Left in its place was a bag that looked just like theirs. Except this bag had someone's clothes in it. Both cases pulled on wheels, so it was hard to tell them apart, they suspected.

Luckily, the airline was able to contact the owner of the other suitcase on his cell phone. He kindly returned the case belonging to the radio show guys the same afternoon they arrived.

Penna and Kules have come a long way since their first trip 11/2 years ago to Gulfstream Park. While they made about 10 road trips last year, this year they will make about 60.

They make these trips and put together their show at their own expense. They own the show and buy air time by selling commercials themselves.

Penna, 35, and Kules, 72, are from Massachusetts, from towns 40 miles apart. They met in Lexington after they both came here for the horses.

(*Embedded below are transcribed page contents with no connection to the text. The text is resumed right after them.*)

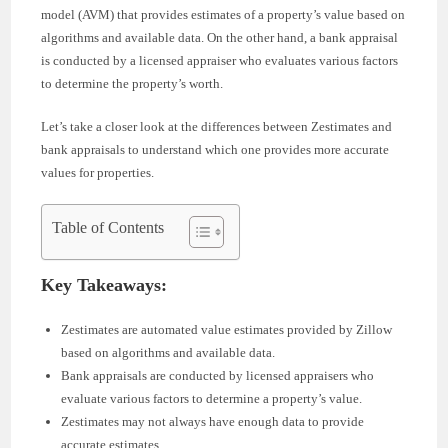
model (AVM) that provides estimates of a property’s value based on
algorithms and available data. On the other hand, a bank appraisal
is conducted by a licensed appraiser who evaluates various factors
to determine the property’s worth.
Let’s take a closer look at the differences between Zestimates and
bank appraisals to understand which one provides more accurate
values for properties.
Table of Contents
Key Takeaways:
Zestimates are automated value estimates provided by Zillow
based on algorithms and available data.
Bank appraisals are conducted by licensed appraisers who
evaluate various factors to determine a property’s value.
Zestimates may not always have enough data to provide
accurate estimates.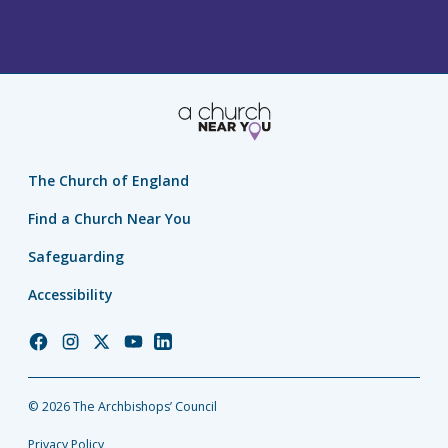
The Church of England
Find a Church Near You
Safeguarding
Accessibility
Church
Church
Church
Church
Church
of
of
of
of
of
England
England
England
England
England
© 2026 The Archbishops’ Council
Facebook
Instagram
Twitter
YouTube
LinkedIn
Privacy Policy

Kules, a longtime broadcaster, had his own radio show on racing before bringing in Penna as a partner three years ago.

They're not at all alike in their personalities. But they have a synergy that works for them, on-air and off.

"We go at each other all the time and it works," Kules said. "He thinks I'm an arrogant, conceited SOB and he's right. And he's the easygoing, affable young guy that's trying to tone me down a little."

Rich Nilsen, marketing director for one of their sponsors, Bloodstock Research Information Service, said the show and its Horse Racing Radio Network is filling a real need, "especially for those who are out on the road, with the chance to tune in to some great racing coverage."